▶ [What you have to do]: In the listing below, find the line with "CZERW JANUSZ | | 0 |" and the line with "SŁAWOMIR | | 0 |". Repeat those two lines and all lines between them exactly.

▶ [Given records]:
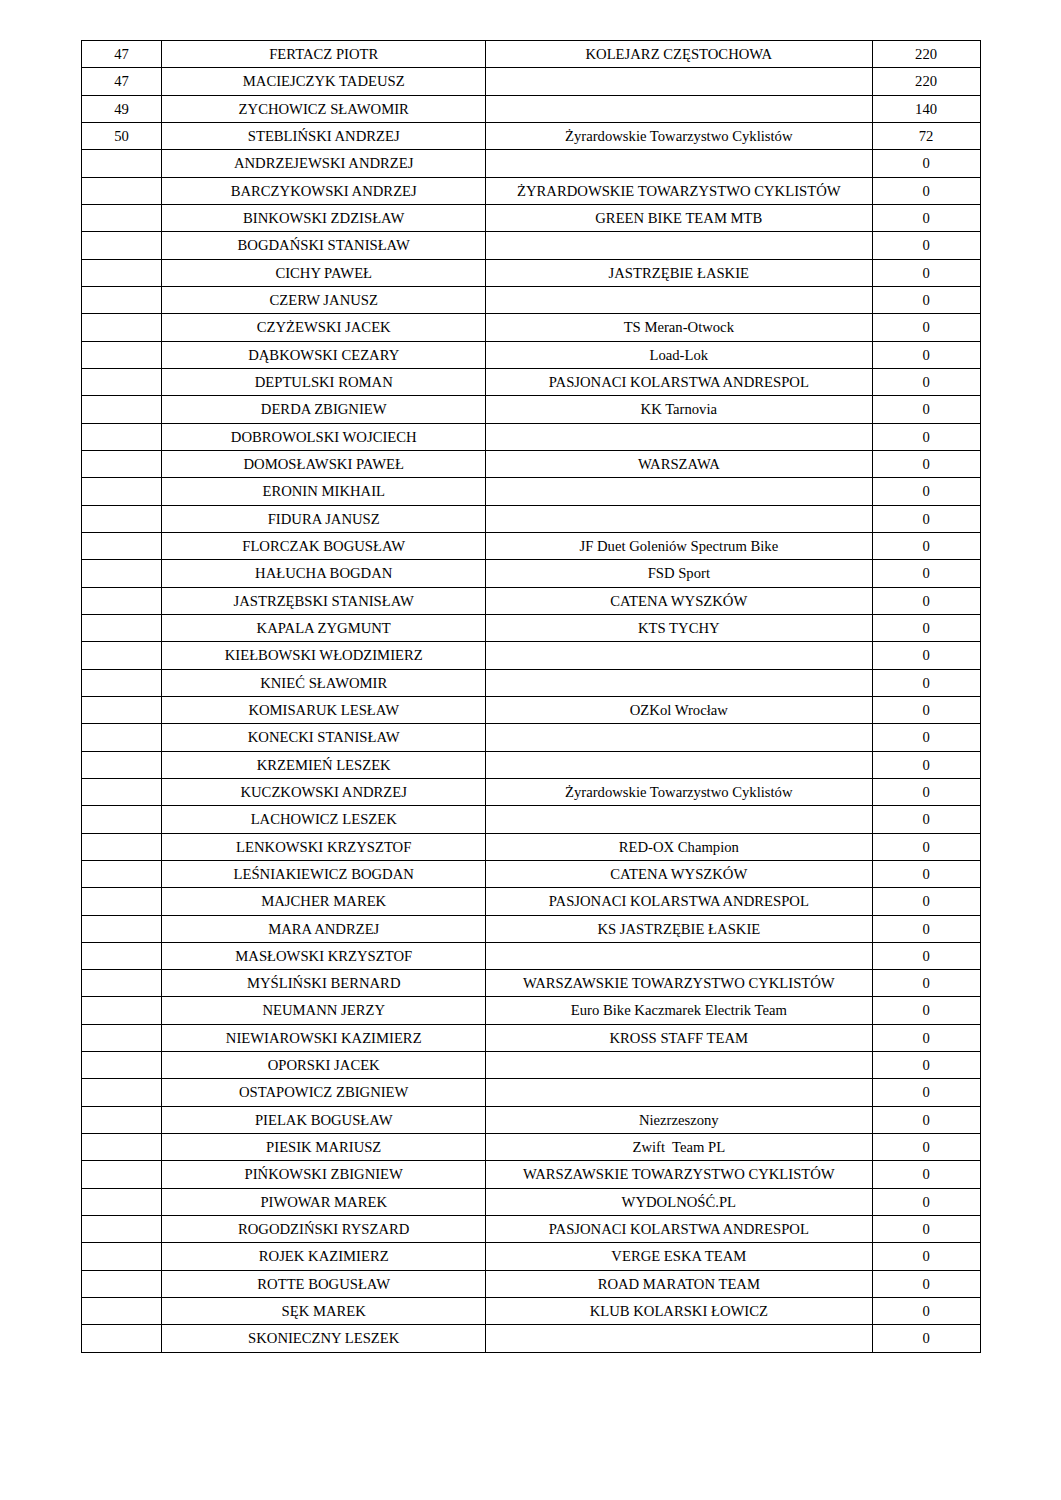| 47 | FERTACZ PIOTR | KOLEJARZ CZĘSTOCHOWA | 220 |
| 47 | MACIEJCZYK TADEUSZ | | 220 |
| 49 | ZYCHOWICZ SŁAWOMIR | | 140 |
| 50 | STEBLIŃSKI ANDRZEJ | Żyrardowskie Towarzystwo Cyklistów | 72 |
| | ANDRZEJEWSKI ANDRZEJ | | 0 |
| | BARCZYKOWSKI ANDRZEJ | ŻYRARDOWSKIE TOWARZYSTWO CYKLISTÓW | 0 |
| | BINKOWSKI ZDZISŁAW | GREEN BIKE TEAM MTB | 0 |
| | BOGDAŃSKI STANISŁAW | | 0 |
| | CICHY PAWEŁ | JASTRZĘBIE ŁASKIE | 0 |
| | CZERW JANUSZ | | 0 |
| | CZYŻEWSKI JACEK | TS Meran-Otwock | 0 |
| | DĄBKOWSKI CEZARY | Load-Lok | 0 |
| | DEPTULSKI ROMAN | PASJONACI KOLARSTWA ANDRESPOL | 0 |
| | DERDA ZBIGNIEW | KK Tarnovia | 0 |
| | DOBROWOLSKI WOJCIECH | | 0 |
| | DOMOSŁAWSKI PAWEŁ | WARSZAWA | 0 |
| | ERONIN MIKHAIL | | 0 |
| | FIDURA JANUSZ | | 0 |
| | FLORCZAK BOGUSŁAW | JF Duet Goleniów Spectrum Bike | 0 |
| | HAŁUCHA BOGDAN | FSD Sport | 0 |
| | JASTRZĘBSKI STANISŁAW | CATENA WYSZKÓW | 0 |
| | KAPALA ZYGMUNT | KTS TYCHY | 0 |
| | KIEŁBOWSKI WŁODZIMIERZ | | 0 |
| | KNIEĆ SŁAWOMIR | | 0 |
| | KOMISARUK LESŁAW | OZKol Wrocław | 0 |
| | KONECKI STANISŁAW | | 0 |
| | KRZEMIEŃ LESZEK | | 0 |
| | KUCZKOWSKI ANDRZEJ | Żyrardowskie Towarzystwo Cyklistów | 0 |
| | LACHOWICZ LESZEK | | 0 |
| | LENKOWSKI KRZYSZTOF | RED-OX Champion | 0 |
| | LEŚNIAKIEWICZ BOGDAN | CATENA WYSZKÓW | 0 |
| | MAJCHER MAREK | PASJONACI KOLARSTWA ANDRESPOL | 0 |
| | MARA ANDRZEJ | KS JASTRZĘBIE ŁASKIE | 0 |
| | MASŁOWSKI KRZYSZTOF | | 0 |
| | MYŚLIŃSKI BERNARD | WARSZAWSKIE TOWARZYSTWO CYKLISTÓW | 0 |
| | NEUMANN JERZY | Euro Bike Kaczmarek Electrik Team | 0 |
| | NIEWIAROWSKI KAZIMIERZ | KROSS STAFF TEAM | 0 |
| | OPORSKI JACEK | | 0 |
| | OSTAPOWICZ ZBIGNIEW | | 0 |
| | PIELAK BOGUSŁAW | Niezrzeszony | 0 |
| | PIESIK MARIUSZ | Zwift Team PL | 0 |
| | PIŃKOWSKI ZBIGNIEW | WARSZAWSKIE TOWARZYSTWO CYKLISTÓW | 0 |
| | PIWOWAR MAREK | WYDOLNOŚĆ.PL | 0 |
| | ROGODZIŃSKI RYSZARD | PASJONACI KOLARSTWA ANDRESPOL | 0 |
| | ROJEK KAZIMIERZ | VERGE ESKA TEAM | 0 |
| | ROTTE BOGUSŁAW | ROAD MARATON TEAM | 0 |
| | SĘK MAREK | KLUB KOLARSKI ŁOWICZ | 0 |
| | SKONIECZNY LESZEK | | 0 |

▶ [Solution to this exercise]:
| | CZERW JANUSZ | | 0 |
| | CZYŻEWSKI JACEK | TS Meran-Otwock | 0 |
| | DĄBKOWSKI CEZARY | Load-Lok | 0 |
| | DEPTULSKI ROMAN | PASJONACI KOLARSTWA ANDRESPOL | 0 |
| | DERDA ZBIGNIEW | KK Tarnovia | 0 |
| | DOBROWOLSKI WOJCIECH | | 0 |
| | DOMOSŁAWSKI PAWEŁ | WARSZAWA | 0 |
| | ERONIN MIKHAIL | | 0 |
| | FIDURA JANUSZ | | 0 |
| | FLORCZAK BOGUSŁAW | JF Duet Goleniów Spectrum Bike | 0 |
| | HAŁUCHA BOGDAN | FSD Sport | 0 |
| | JASTRZĘBSKI STANISŁAW | CATENA WYSZKÓW | 0 |
| | KAPALA ZYGMUNT | KTS TYCHY | 0 |
| | KIEŁBOWSKI WŁODZIMIERZ | | 0 |
| | KNIEĆ SŁAWOMIR | | 0 |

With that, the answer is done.